▸ **Stored items**:
-- Opening Marker --
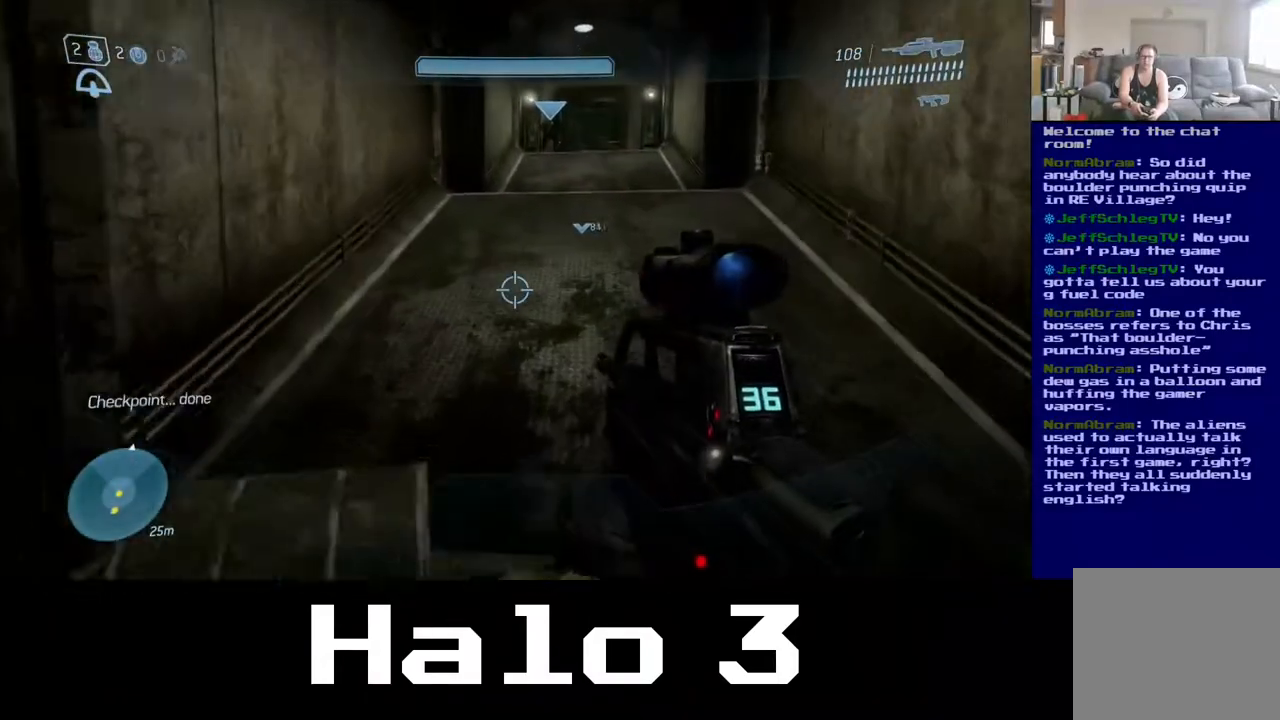
{"buttons": ["A"], "left_stick": "up", "right_stick": "center", "events": [[200, "A", "down"]]}
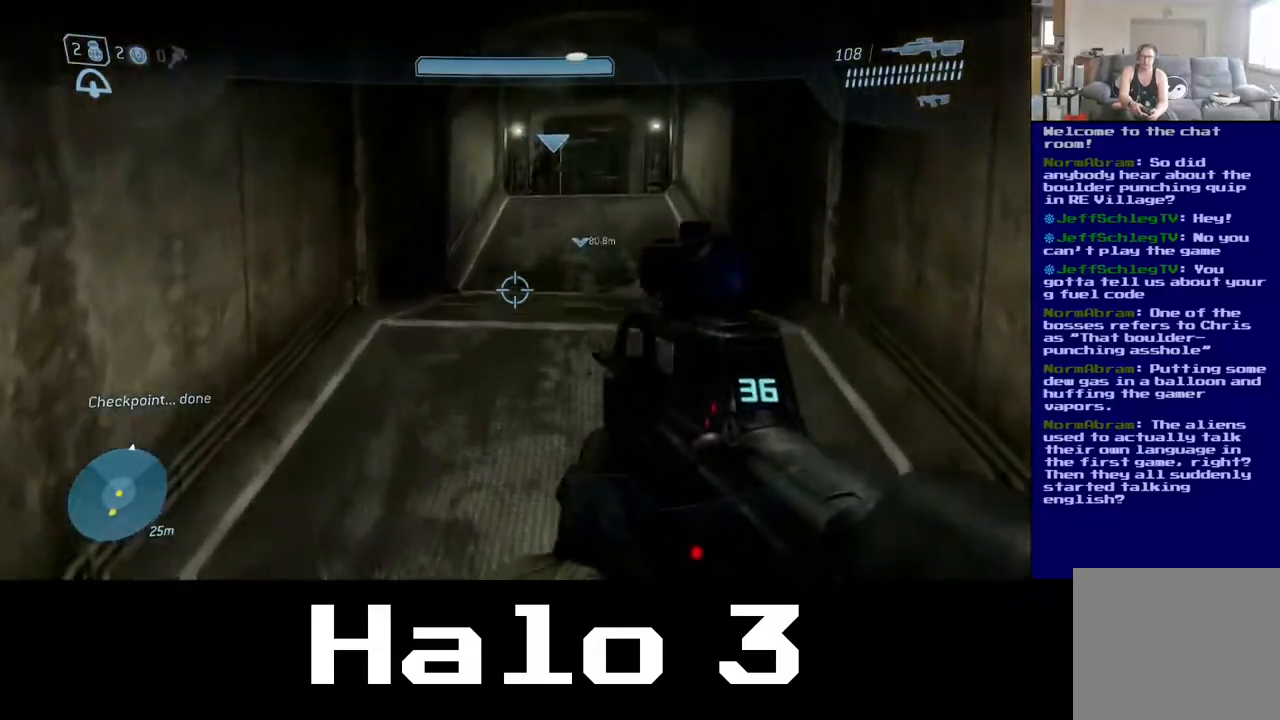
{"buttons": [], "left_stick": "up", "right_stick": "center", "events": [[483, "A", "up"]]}
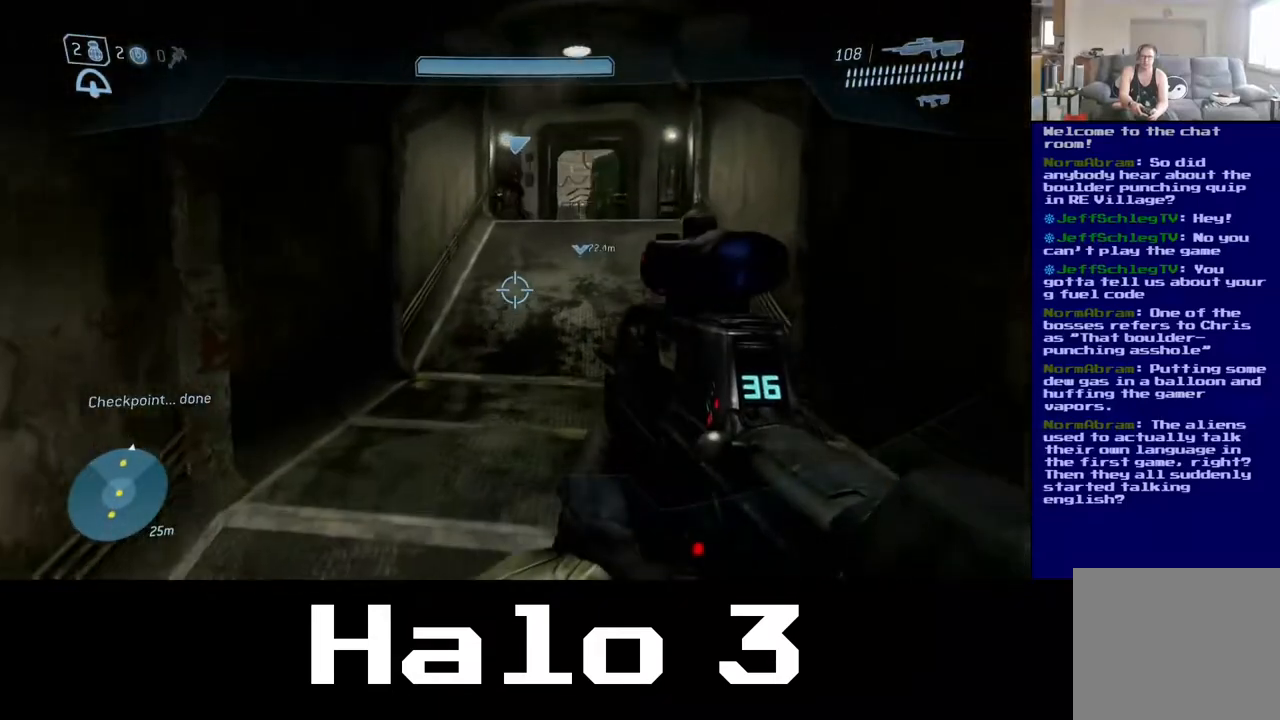
{"buttons": [], "left_stick": "up", "right_stick": "center", "events": [[283, "right_stick", "up-right"], [483, "right_stick", "center"]]}
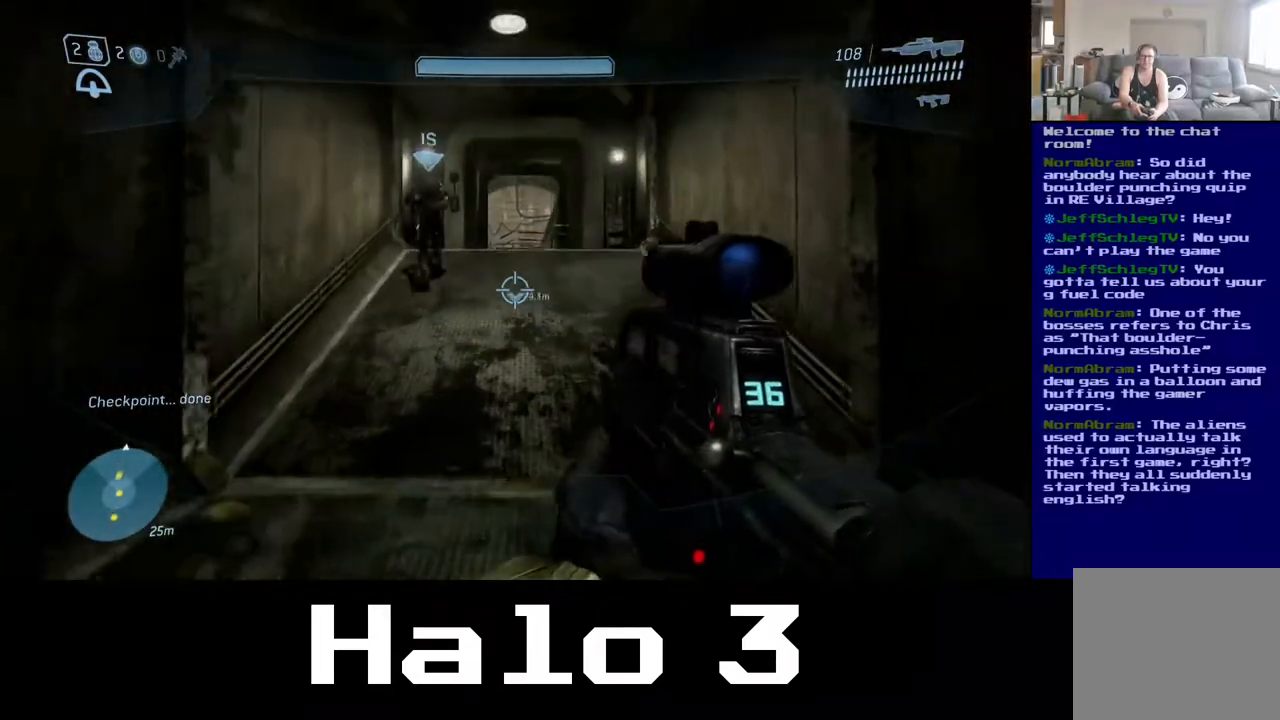
{"buttons": [], "left_stick": "up", "right_stick": "center", "events": []}
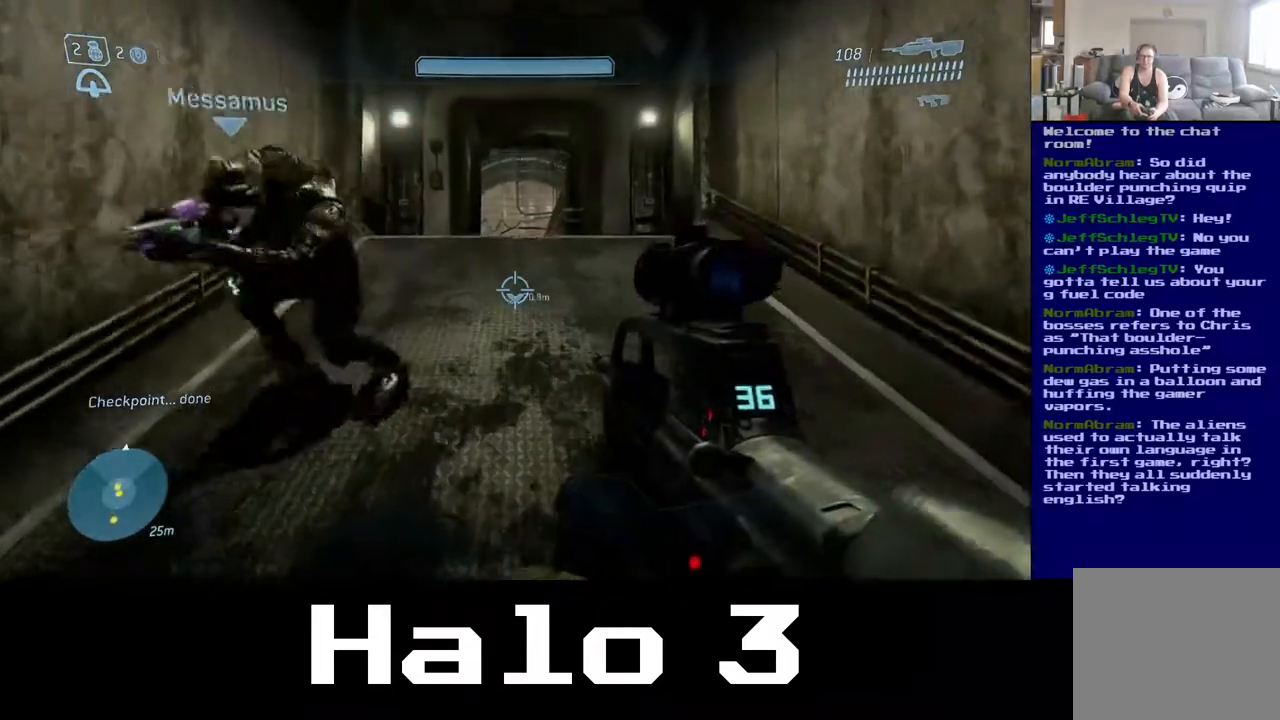
{"buttons": [], "left_stick": "up", "right_stick": "center", "events": [[83, "A", "down"], [283, "A", "up"]]}
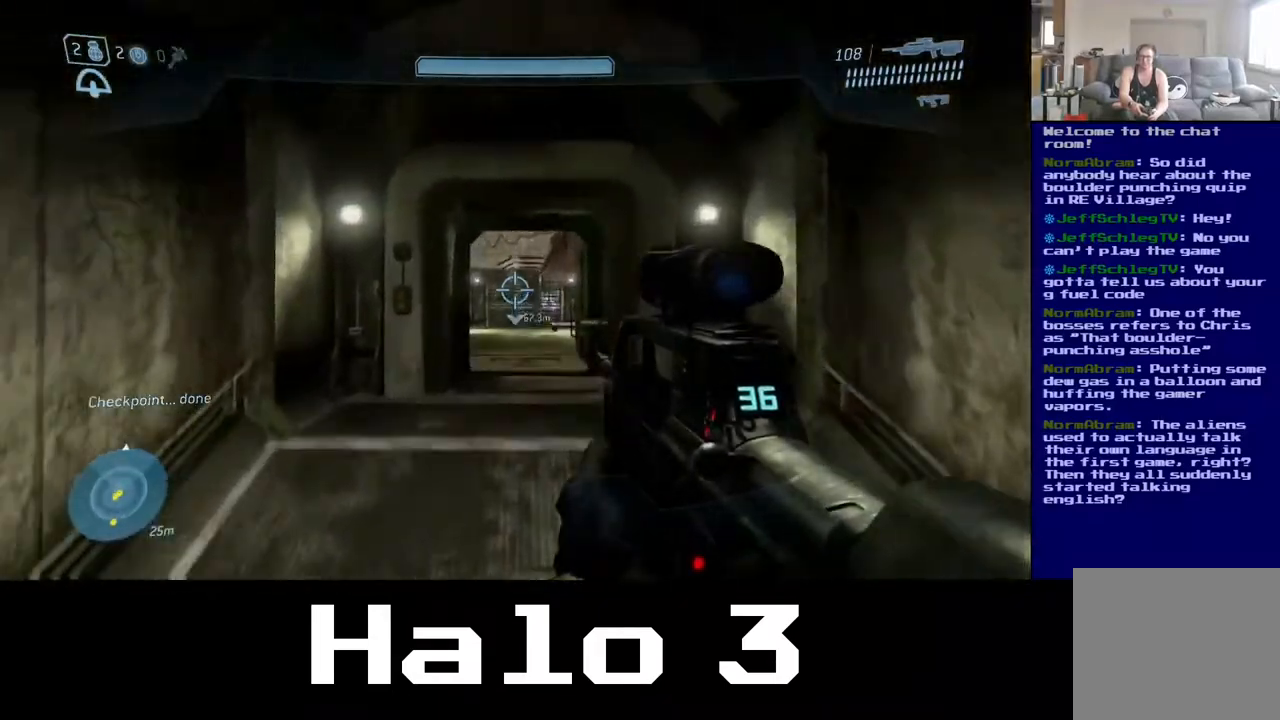
{"buttons": [], "left_stick": "up", "right_stick": "center", "events": []}
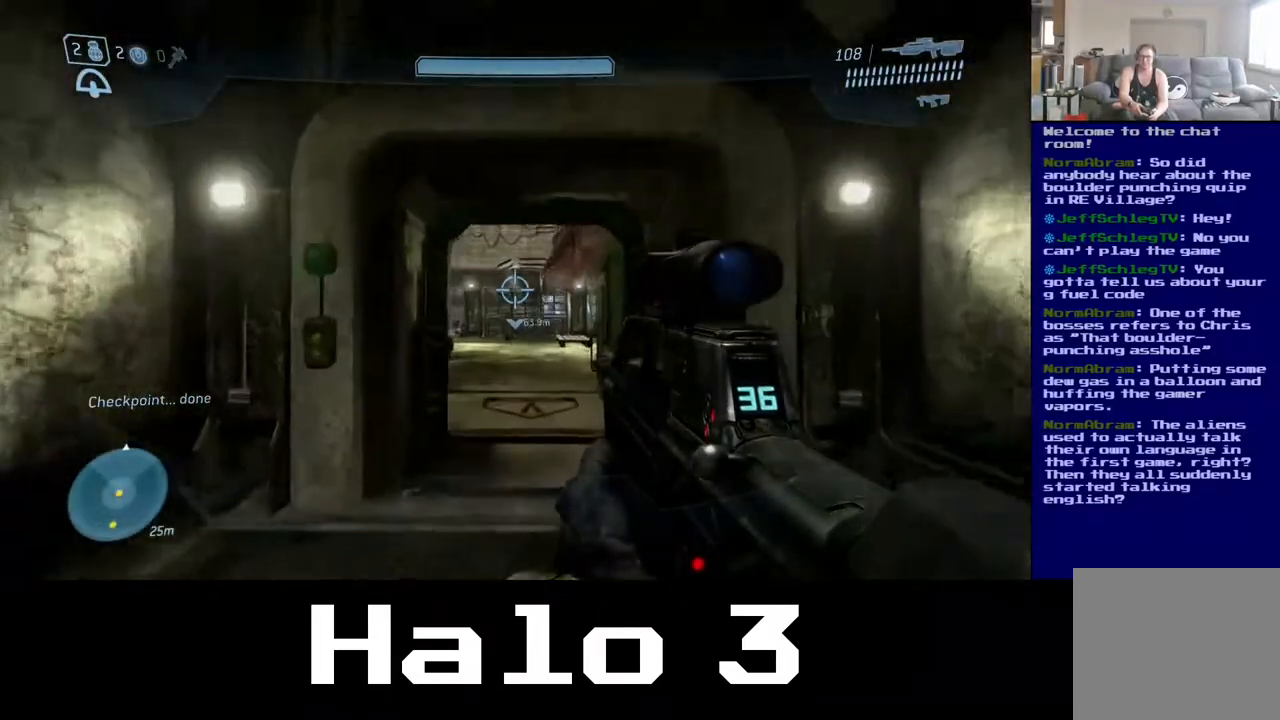
{"buttons": [], "left_stick": "up", "right_stick": "center", "events": []}
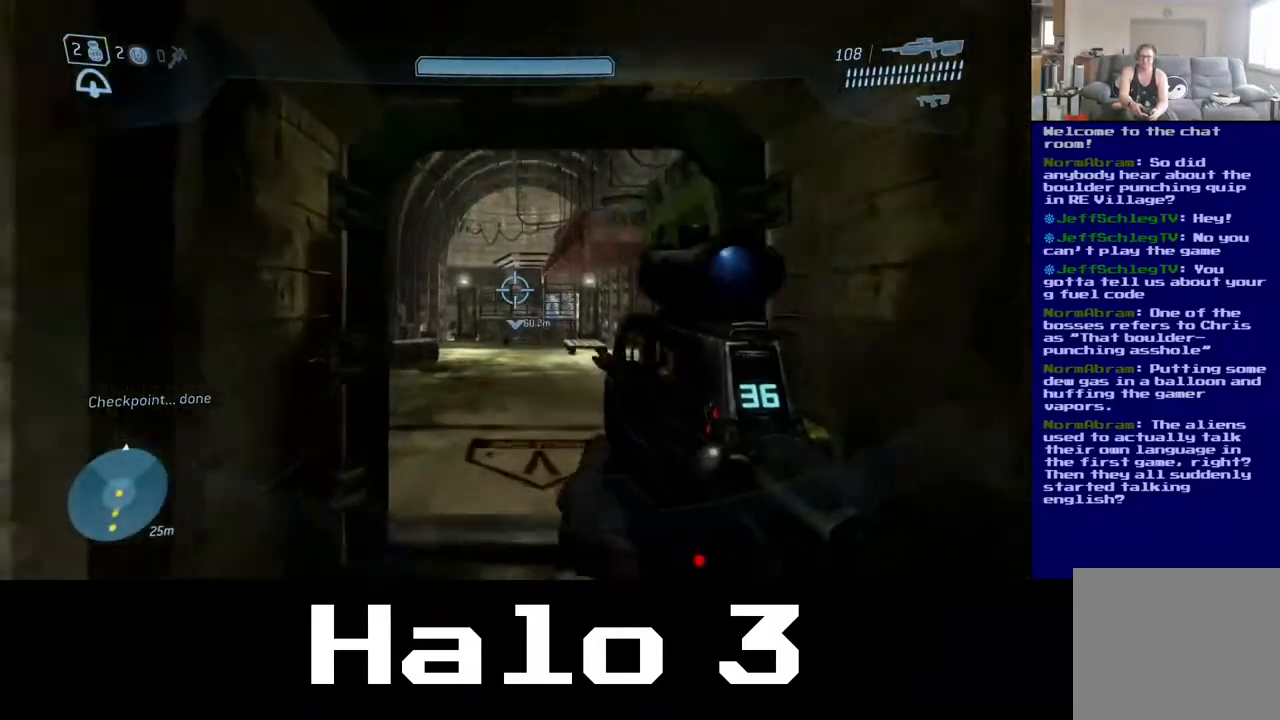
{"buttons": [], "left_stick": "up", "right_stick": "center", "events": []}
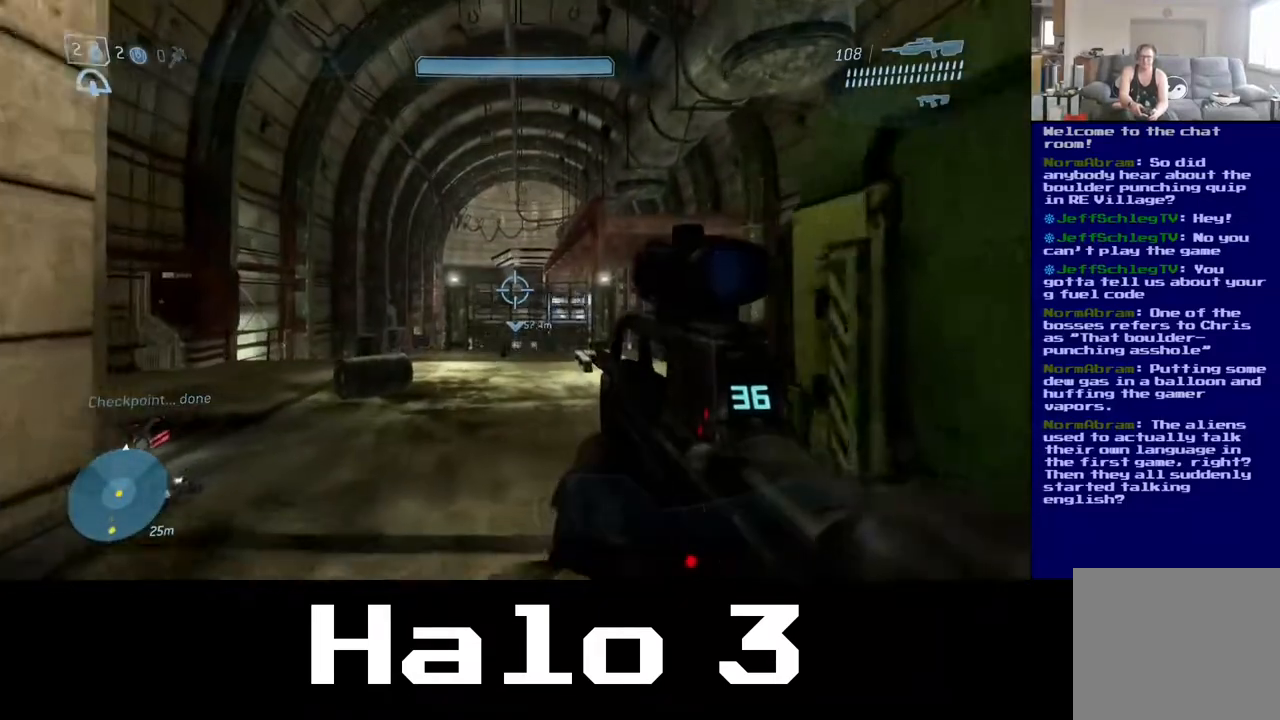
{"buttons": [], "left_stick": "up", "right_stick": "down", "events": [[483, "right_stick", "down"]]}
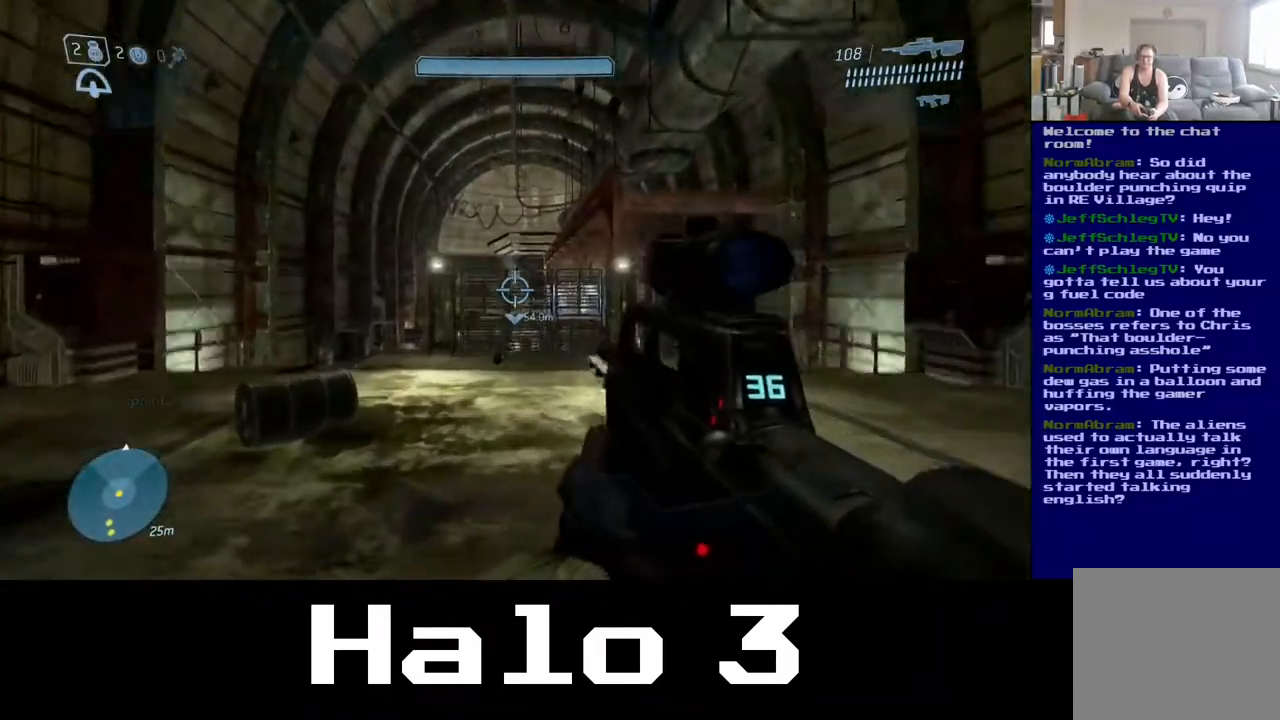
{"buttons": [], "left_stick": "center", "right_stick": "center", "events": [[183, "right_stick", "center"], [300, "left_stick", "center"]]}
-- Closing Marker --
From the first line to the last, set down the records exactly, leaving out images.

{"buttons": ["A"], "left_stick": "up", "right_stick": "center", "events": [[200, "A", "down"]]}
{"buttons": [], "left_stick": "up", "right_stick": "center", "events": [[483, "A", "up"]]}
{"buttons": [], "left_stick": "up", "right_stick": "center", "events": [[283, "right_stick", "up-right"], [483, "right_stick", "center"]]}
{"buttons": [], "left_stick": "up", "right_stick": "center", "events": []}
{"buttons": [], "left_stick": "up", "right_stick": "center", "events": [[83, "A", "down"], [283, "A", "up"]]}
{"buttons": [], "left_stick": "up", "right_stick": "center", "events": []}
{"buttons": [], "left_stick": "up", "right_stick": "center", "events": []}
{"buttons": [], "left_stick": "up", "right_stick": "center", "events": []}
{"buttons": [], "left_stick": "up", "right_stick": "down", "events": [[483, "right_stick", "down"]]}
{"buttons": [], "left_stick": "center", "right_stick": "center", "events": [[183, "right_stick", "center"], [300, "left_stick", "center"]]}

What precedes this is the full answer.